### Prompt 1
Could you give the media buying article again, starting with "3. Understanding your" and going on through "see behavioral patterns.", substituting "comparison" for "analogy"?

Posted by Lisa Smith on Oct 14, 2015 6:24:57 PM

Marketing - MEDIA BUYING SERVICES - SEVEN SOLIDS YOU SHOULD EXPECT

 

Media buying services are not a well-understood professional services category. It's like interior design; everyone thinks they would be masterful with a big enough budget. But, sadly, many a mansion ended up with disastrous results. 

 

Media is big money. For many companies it's their largest expense. The prevailing truth about advertising is "the difference between a large company and small company is the size of their ad budget". 

So, if you are interested in hiring a professional media-buying firm, what can you expect?

Here is a list of what a competent buyer would do for you.

 

1. Know the marketing plan.

Your marketing plan is the holy grail of where you are headed; it is the foundation to build the strategy of the media plan.

 

Your marketing plan will have financial, product, sales, advertising/merchandising, and marketing data. Alongside, your SWOT analysis (strengths, weaknesses, opportunities, and threats) and most importantly, your market segments.

Market segments provide the media planner with insight as to who your customers are and where they are going to be. With today's advanced media options, we can dig much deeper than just a gender and a basic demographic.

 

2. Research.

There are many tools media firms use to get the very best match for your market. These tools include demographic, psychographic, geographic, behavioral, and content sets. Using the right tools is the magic of experience. Your buyer will know which specific factors to use in properly analyzing your market. 

 

3. Understanding your organization. 

Having your media buyer understand your products and services is more important than you might think. Your buyer will do the best job when they have a complete understanding of your market segments, your customer personas, and understand your goals.

 

One little known media placement tactic is recency.  Placing media when your buying cycle is hot can have a positive effect on your results. Recency is how close to the time of purchase a prospect will be exposed to your message. For a very simple analogy, a restaurant you would want to advertise a breakfast message before 8AM and then change to a lunch message through about 1PM. It’s surprising how much data is available about when people are making purchase decisions. When you match a digital strategy up with your media, you can really start to see behavioral patterns.

### Exercise materials
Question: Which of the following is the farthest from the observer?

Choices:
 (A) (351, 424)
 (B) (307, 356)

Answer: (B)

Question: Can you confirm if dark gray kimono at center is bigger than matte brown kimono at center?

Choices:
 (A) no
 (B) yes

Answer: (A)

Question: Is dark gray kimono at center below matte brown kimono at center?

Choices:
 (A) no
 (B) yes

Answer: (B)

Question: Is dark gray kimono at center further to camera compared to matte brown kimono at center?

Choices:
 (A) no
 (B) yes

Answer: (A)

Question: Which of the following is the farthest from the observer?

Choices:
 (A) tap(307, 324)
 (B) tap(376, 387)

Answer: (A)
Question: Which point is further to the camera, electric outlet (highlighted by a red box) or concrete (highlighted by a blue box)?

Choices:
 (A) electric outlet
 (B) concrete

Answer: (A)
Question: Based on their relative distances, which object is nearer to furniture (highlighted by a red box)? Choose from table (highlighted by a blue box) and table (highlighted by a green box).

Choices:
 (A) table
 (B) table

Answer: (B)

---

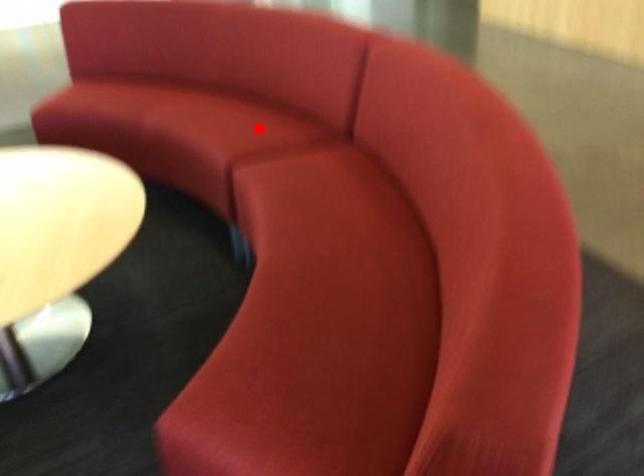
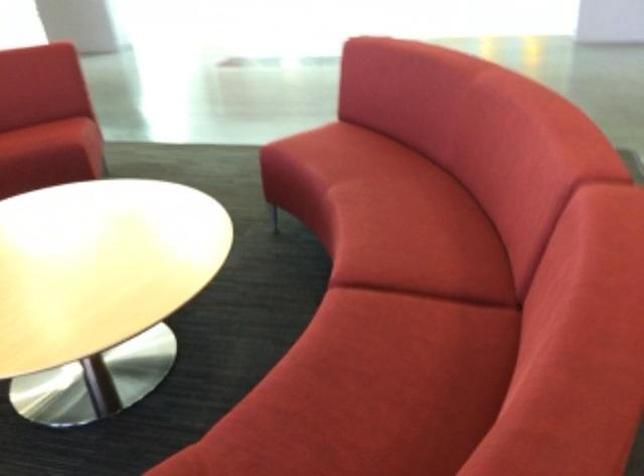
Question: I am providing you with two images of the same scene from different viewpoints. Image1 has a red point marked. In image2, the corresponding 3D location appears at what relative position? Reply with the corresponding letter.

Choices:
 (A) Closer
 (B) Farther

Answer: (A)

### Prompt 2
Which lines in the entries contain the word "center"? Report each one in full, treating uppercase and lowercase as different.

### Answer area 1
3. Understanding your organization. 

Having your media buyer understand your products and services is more important than you might think. Your buyer will do the best job when they have a complete understanding of your market segments, your customer personas, and understand your goals.

 

One little known media placement tactic is recency.  Placing media when your buying cycle is hot can have a positive effect on your results. Recency is how close to the time of purchase a prospect will be exposed to your message. For a very simple comparison, a restaurant you would want to advertise a breakfast message before 8AM and then change to a lunch message through about 1PM. It’s surprising how much data is available about when people are making purchase decisions. When you match a digital strategy up with your media, you can really start to see behavioral patterns.

### Answer area 2
Question: Can you confirm if dark gray kimono at center is bigger than matte brown kimono at center?
Question: Is dark gray kimono at center below matte brown kimono at center?
Question: Is dark gray kimono at center further to camera compared to matte brown kimono at center?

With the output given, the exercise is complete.